"Look here, darling," said Osborn. "How much'll food cost us? I don't know a great deal about these things, but if it's any standard to take—well, my old landlady used to give me rooms and breakfasts and dinners for thirty bob a week. Jolly good breakfasts and dinners they were, too!"

Marie murmured very slowly: "I'm not your old landlady." She imaged her, a working drab, saving, pinching, and making the best of all things. Compare Marie with Osborn's old landlady! "Besides," she murmured on, "there's me, too, now."

Osborn nodded. "Well," he said, "how much do you think?"

"Thirty shillings for both of us per week," said Marie, inclined to cry. "That's better than your old landlady."

Osborn hastened to soothe her. "Look here," he protested, "don't fuss over it, there's a love. Very well, I'll give you thirty bob a week, but that's seventy-eight pounds a year. My hat! I say, can't you squeeze the gas out of it?"

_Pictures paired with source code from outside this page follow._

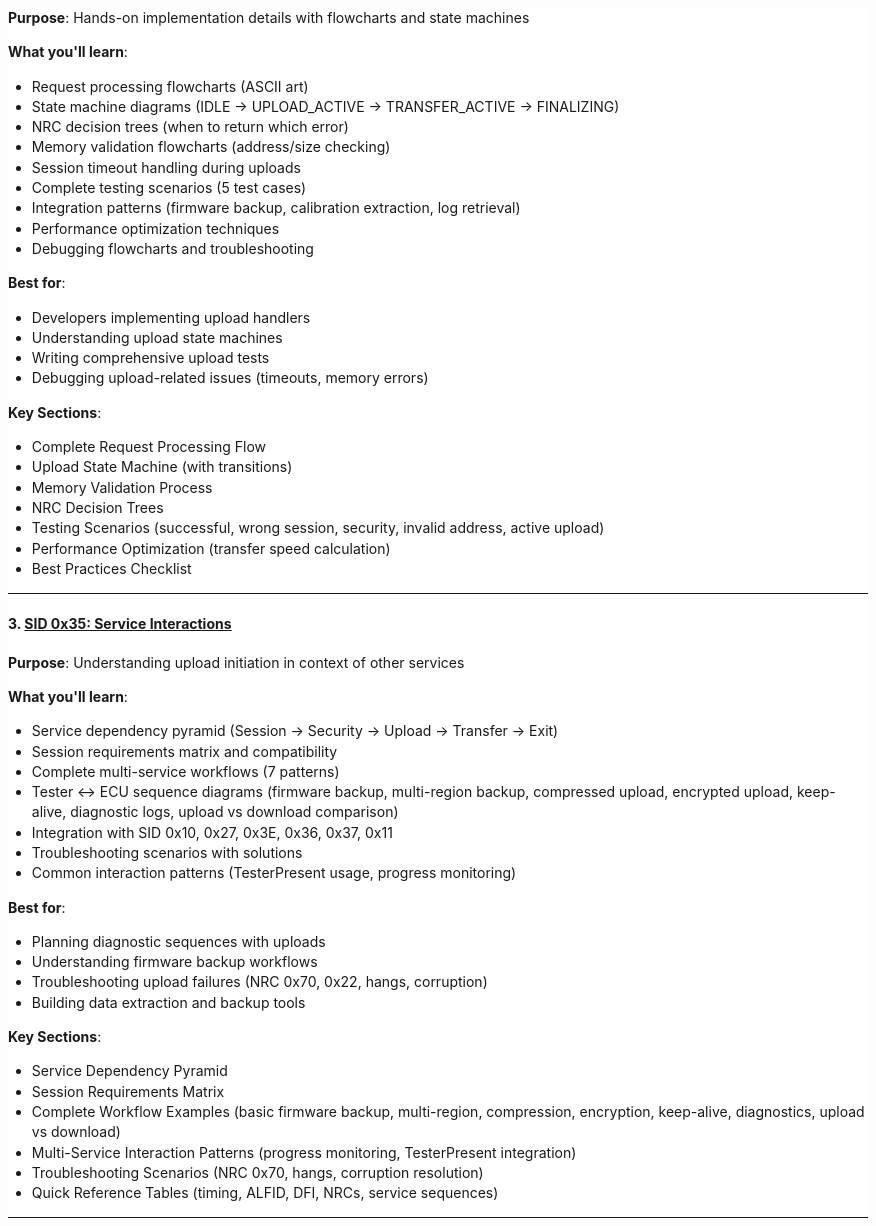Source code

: **Purpose**: Hands-on implementation details with flowcharts and state machines

**What you'll learn**:
- Request processing flowcharts (ASCII art)
- State machine diagrams (IDLE → UPLOAD_ACTIVE → TRANSFER_ACTIVE → FINALIZING)
- NRC decision trees (when to return which error)
- Memory validation flowcharts (address/size checking)
- Session timeout handling during uploads
- Complete testing scenarios (5 test cases)
- Integration patterns (firmware backup, calibration extraction, log retrieval)
- Performance optimization techniques
- Debugging flowcharts and troubleshooting

**Best for**:
- Developers implementing upload handlers
- Understanding upload state machines
- Writing comprehensive upload tests
- Debugging upload-related issues (timeouts, memory errors)

**Key Sections**:
- Complete Request Processing Flow
- Upload State Machine (with transitions)
- Memory Validation Process
- NRC Decision Trees
- Testing Scenarios (successful, wrong session, security, invalid address, active upload)
- Performance Optimization (transfer speed calculation)
- Best Practices Checklist

---

#### 3. [SID 0x35: Service Interactions](./SID_35_SERVICE_INTERACTIONS.md)

**Purpose**: Understanding upload initiation in context of other services

**What you'll learn**:
- Service dependency pyramid (Session → Security → Upload → Transfer → Exit)
- Session requirements matrix and compatibility
- Complete multi-service workflows (7 patterns)
- Tester ↔ ECU sequence diagrams (firmware backup, multi-region backup, compressed upload, encrypted upload, keep-alive, diagnostic logs, upload vs download comparison)
- Integration with SID 0x10, 0x27, 0x3E, 0x36, 0x37, 0x11
- Troubleshooting scenarios with solutions
- Common interaction patterns (TesterPresent usage, progress monitoring)

**Best for**:
- Planning diagnostic sequences with uploads
- Understanding firmware backup workflows
- Troubleshooting upload failures (NRC 0x70, 0x22, hangs, corruption)
- Building data extraction and backup tools

**Key Sections**:
- Service Dependency Pyramid
- Session Requirements Matrix
- Complete Workflow Examples (basic firmware backup, multi-region, compression, encryption, keep-alive, diagnostics, upload vs download)
- Multi-Service Interaction Patterns (progress monitoring, TesterPresent integration)
- Troubleshooting Scenarios (NRC 0x70, hangs, corruption resolution)
- Quick Reference Tables (timing, ALFID, DFI, NRCs, service sequences)

---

"I will get the gas out of it!" said Marie, with tightened lips.

"Great business!" said Osborn cheering; "put it down, darling."

So under the "Rent, forty pounds," she wrote, "Housekeeping, including gas, seventy-eight pounds."

"That's one hundred and eighteen pounds out of my two hundred," said Osborn, knitting his brows and staring into the fire.

"Coal?" whispered Marie, her pencil poised.